|Written by Ollie Woods|
|04 Feb 2010|
In February 2009 I took the trans-Manchurian express on a two day train journey from Beijing to the Russian border. My destination was a small mining town called Zhalai Nuer in Inner Mongolia. The town was still in the grip of a harsh Siberian winter. I felt like I had come to the end of the world.
The area is rich in coal and the town's main landmark is its massive open cast coal mine, called Lutien mine. Around 40 old-fashioned steam trains were working there day and night, hauling coal from the pit. The mine had become a mecca for railway enthusiasts from all over the world: Australia, South Africa, Germany, Britain and America. But by spring of this year the trains will all be scrapped, passed over as inefficient and costly. "It's the last great steam show left on earth" one of them told me mournfully.

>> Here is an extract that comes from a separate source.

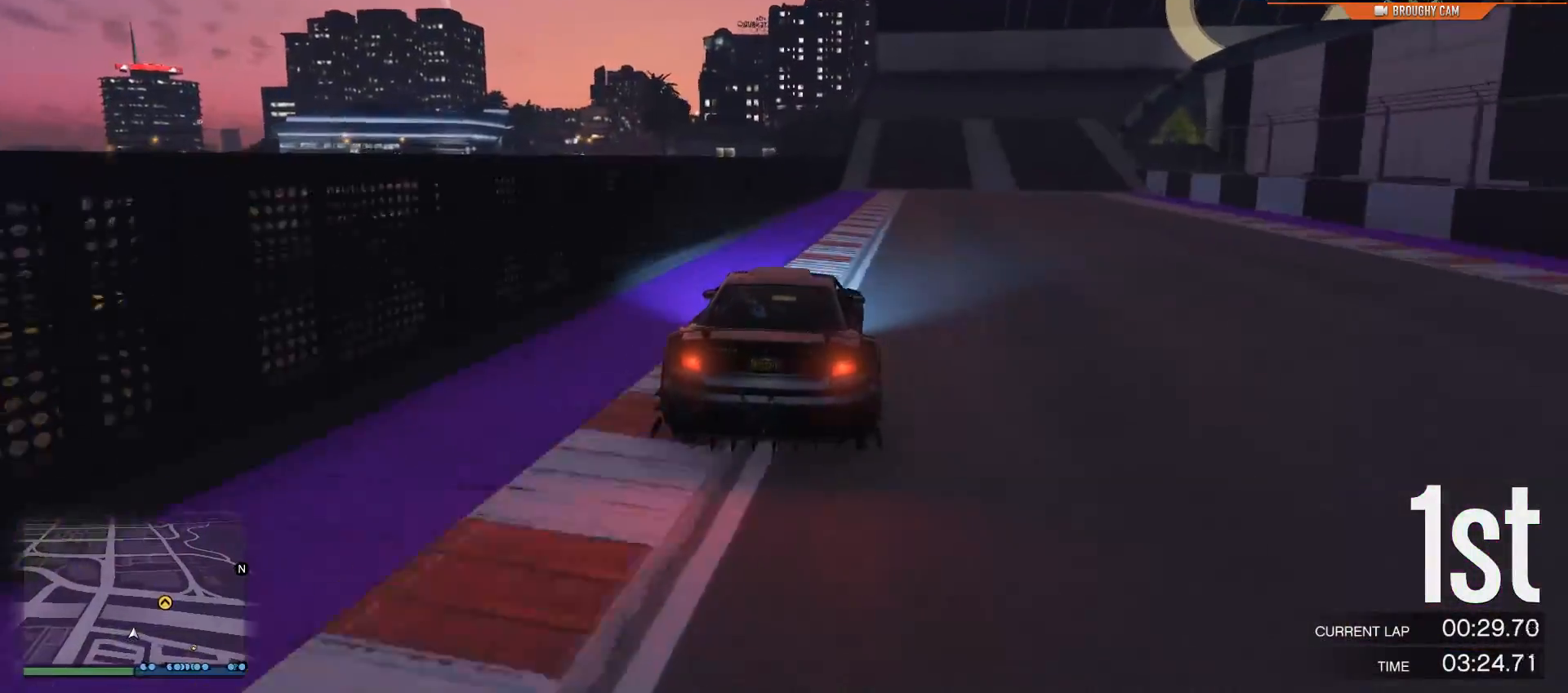
{"buttons": ["R2"], "left_stick": "center", "right_stick": "center", "events": [[50, "left_stick", "center"], [351, "left_stick", "right"], [467, "left_stick", "center"]]}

The remoteness of Zhalai Nuer and its proximity to Mongolia and Russia fascinated me. Was this the last place in this part of China where people could be truly called Chinese before they started to become another nationality? I made a return trip in the boiling heat of June. In summer you notice more about people: the old, the young, rich and poor. But this time I was the only westerner in town and I was an object of curiosity. On a local bus journey a young boy politely asked me where I was from. I answered and soon the bus resounded with incredulous cries of "England! English!".